Rewrite the lines below, swapping each "lens line" for "camera line" and keeping everything else the same. Leave the pictures out of your answer.

◆ **Recorded data**:
/---

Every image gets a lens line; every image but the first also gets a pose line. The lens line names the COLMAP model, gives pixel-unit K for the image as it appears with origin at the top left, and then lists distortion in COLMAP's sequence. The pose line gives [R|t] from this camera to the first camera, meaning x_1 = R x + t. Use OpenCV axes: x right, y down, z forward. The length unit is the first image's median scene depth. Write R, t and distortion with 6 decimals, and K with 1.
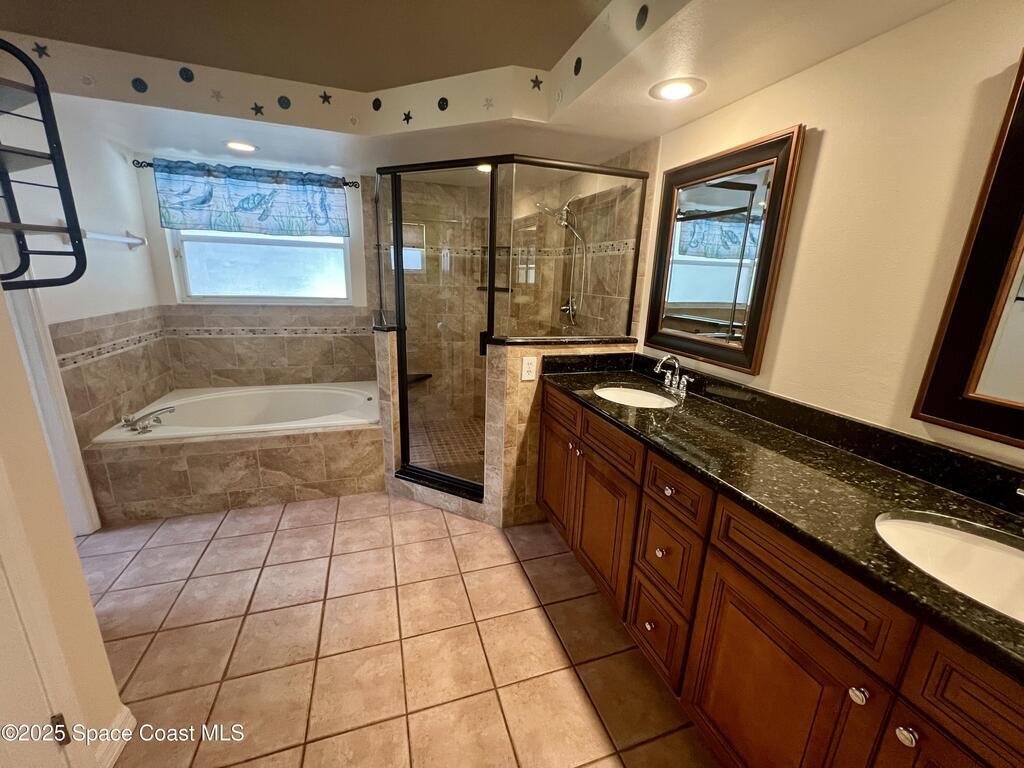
lens RADIAL K [[412.9, 0, 512.4], [0, 412.9, 386.7], [0, 0, 1]] dist [-0.001605, 0.000999]
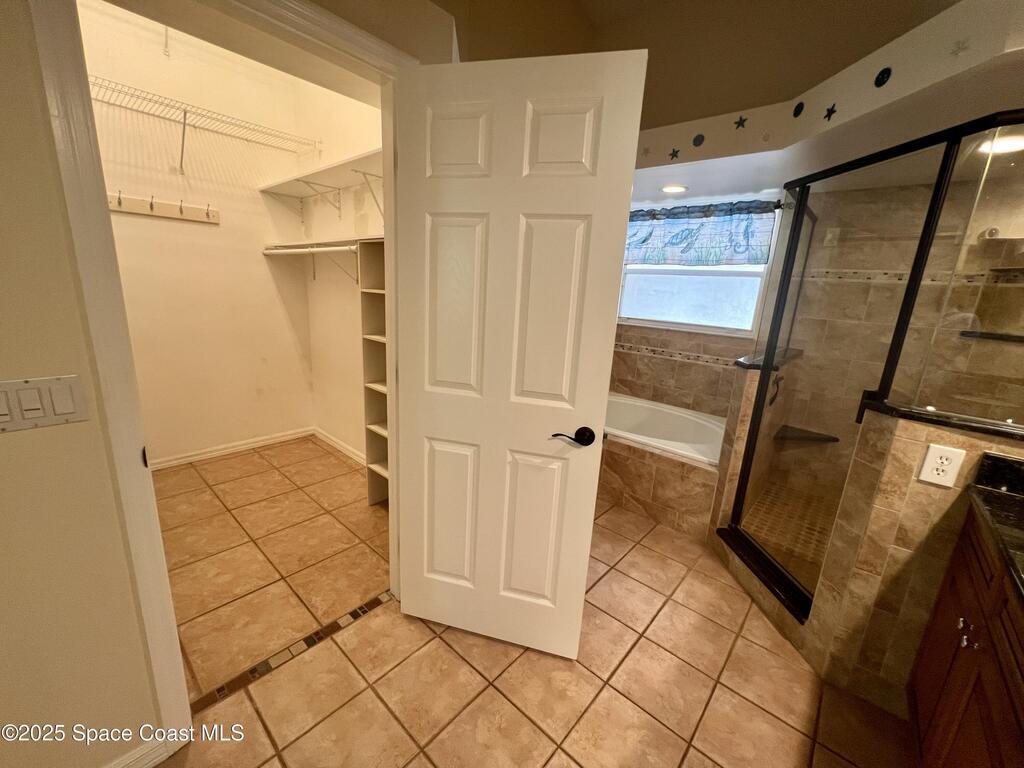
lens RADIAL K [[412.9, 0, 512.4], [0, 412.9, 386.7], [0, 0, 1]] dist [-0.001605, 0.000999]
pose [[0.502522, 0.200415, -0.841015, 0.179113], [-0.261469, 0.962438, 0.073117, -0.030164], [0.824078, 0.183156, 0.536049, 0.130197]]
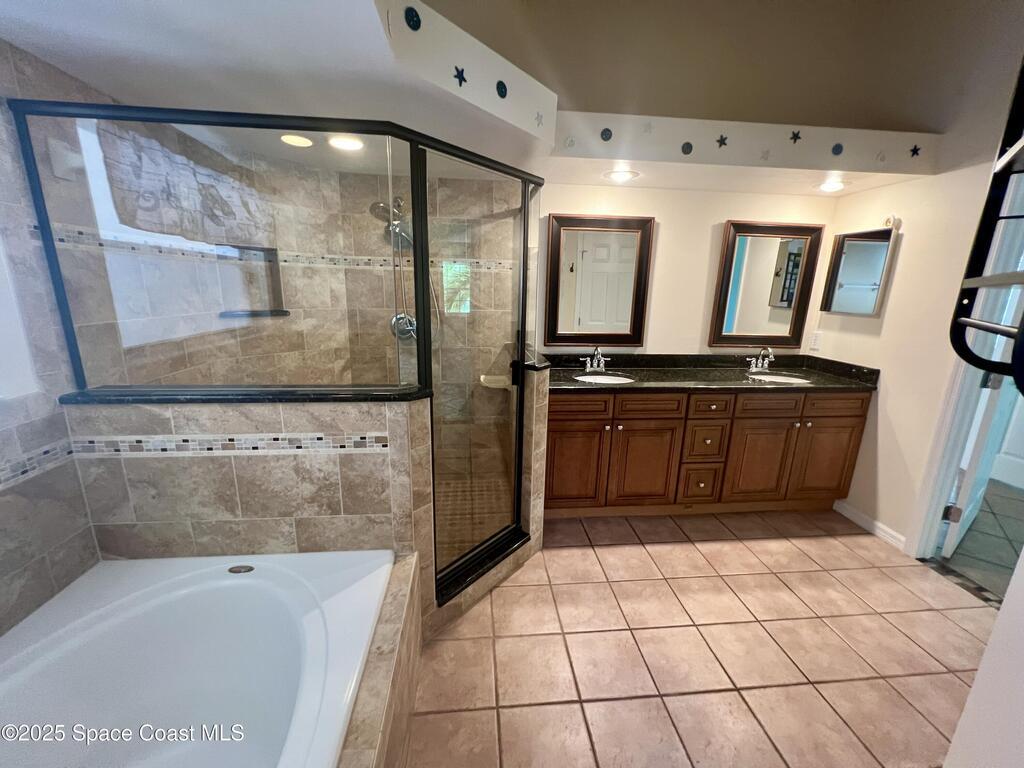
lens RADIAL K [[412.9, 0, 512.4], [0, 412.9, 386.7], [0, 0, 1]] dist [-0.001605, 0.000999]
pose [[0.222503, -0.260175, 0.939575, -0.830227], [0.239463, 0.948795, 0.206021, -0.237515], [-0.945066, 0.179153, 0.273413, 0.680849]]
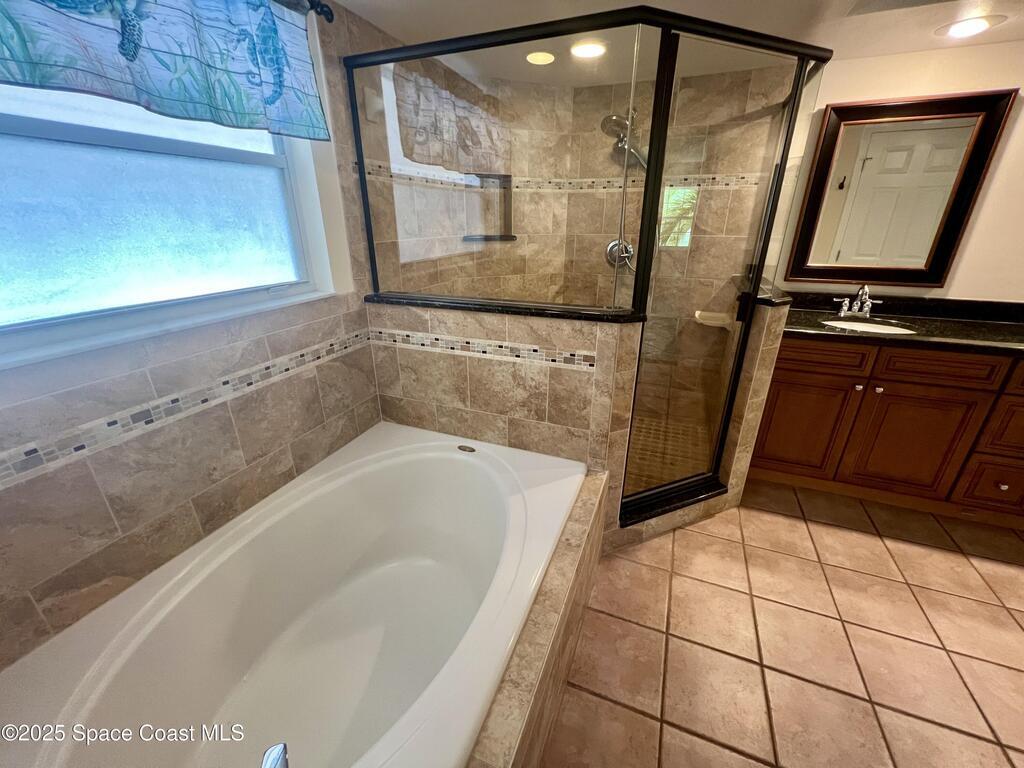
lens RADIAL K [[412.9, 0, 512.4], [0, 412.9, 386.7], [0, 0, 1]] dist [-0.001605, 0.000999]
pose [[0.646571, -0.322964, 0.691115, -0.846260], [0.220267, 0.946411, 0.236196, -0.219595], [-0.730362, -0.000487, 0.683060, 0.697935]]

\---

◆ **Exercise result**:
Every image gets a camera line; every image but the first also gets a pose line. The camera line names the COLMAP model, gives pixel-unit K for the image as it appears with origin at the top left, and then lists distortion in COLMAP's sequence. The pose line gives [R|t] from this camera to the first camera, meaning x_1 = R x + t. Use OpenCV axes: x right, y down, z forward. The length unit is the first image's median scene depth. Write R, t and distortion with 6 decimals, and K with 1.
lens RADIAL K [[412.9, 0, 512.4], [0, 412.9, 386.7], [0, 0, 1]] dist [-0.001605, 0.000999]
lens RADIAL K [[412.9, 0, 512.4], [0, 412.9, 386.7], [0, 0, 1]] dist [-0.001605, 0.000999]
pose [[0.502522, 0.200415, -0.841015, 0.179113], [-0.261469, 0.962438, 0.073117, -0.030164], [0.824078, 0.183156, 0.536049, 0.130197]]
lens RADIAL K [[412.9, 0, 512.4], [0, 412.9, 386.7], [0, 0, 1]] dist [-0.001605, 0.000999]
pose [[0.222503, -0.260175, 0.939575, -0.830227], [0.239463, 0.948795, 0.206021, -0.237515], [-0.945066, 0.179153, 0.273413, 0.680849]]
lens RADIAL K [[412.9, 0, 512.4], [0, 412.9, 386.7], [0, 0, 1]] dist [-0.001605, 0.000999]
pose [[0.646571, -0.322964, 0.691115, -0.846260], [0.220267, 0.946411, 0.236196, -0.219595], [-0.730362, -0.000487, 0.683060, 0.697935]]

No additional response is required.